A few weeks ago, I was visiting a friend. As we sipped lemonade and chatted on her verandah, she stopped mid sentence, “Smell that?” she asked, furrowing her brow.
“There, don’t you see it?”
I looked in the direction she’d pointed, the place she insisted the odor was coming from. But all I saw was lush, green foliage. Nothing seemed out of place or able to produce the foul smell she alluded to. I didn’t see or smell anything offensive and told her so. But it didn’t seem to reassure her.
“Don’t you see that yellow flower, the one that looks like a large star?”
By now I could hear tension creeping into her voice. I felt at any moment, she’d spring from her seat to seek out the odor that was preventing her from enjoying her lemonade.
Later, as I was leaving, as if to vindicate herself, she pointed out the plant. Even though I was now closer, I still couldn’t smell it but I recognized it as the same one I had admired and had been unable to identify years earlier. When I asked, she said it was the starfish flower.

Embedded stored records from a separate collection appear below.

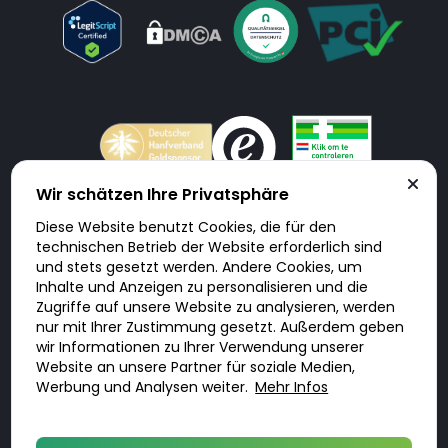
Wir schätzen Ihre Privatsphäre
Diese Website benutzt Cookies, die für den
Doktorabc.com ist eine Vermittlungsplattform. Doktorabc ist ausdrücklich
technischen Betrieb der Website erforderlich sind
keine Internetapotheke. Doktorabc bietet keine Medikamente oder
sonstige Produkte an oder liefert diese. Jegliche Informationen zu
und stets gesetzt werden. Andere Cookies, um
Produkten, Medikamenten und Preisen auf der Internetseite beinhalten
Inhalte und Anzeigen zu personalisieren und die
kein Angebot von Doktorabc an Sie. Für die Einhaltung der in Ihrem Land
geltenden Gesetze und sonstigen Rechtsvorschriften sind Sie als Nutzer
Zugriffe auf unsere Website zu analysieren, werden
selbst verantwortlich. Die Nutzung unseres Services auf Doktorabc durch
nur mit Ihrer Zustimmung gesetzt. Außerdem geben
Sie erfolgt auf eigenes Risiko und in eigener Verantwortung. Sie erklären,
diese Internetseite aus eigener Initiative zu besuchen und zu nutzen.
wir Informationen zu Ihrer Verwendung unserer
Website an unsere Partner für soziale Medien,
Werbung und Analysen weiter.
Mehr Infos
© 2026 DoktorABC.com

The starfish is a variety of carrion flower. These flowers produce a putrid odor, probably from the insects that pollinate them, that some say is similar to rotting flesh. I’m not sure why I didn’t smell it. I also wondered why my friend had it in her garden if she didn’t like the smell. Maybe, I though as I walked through her gate, its beauty makes up for its smell – sometimes.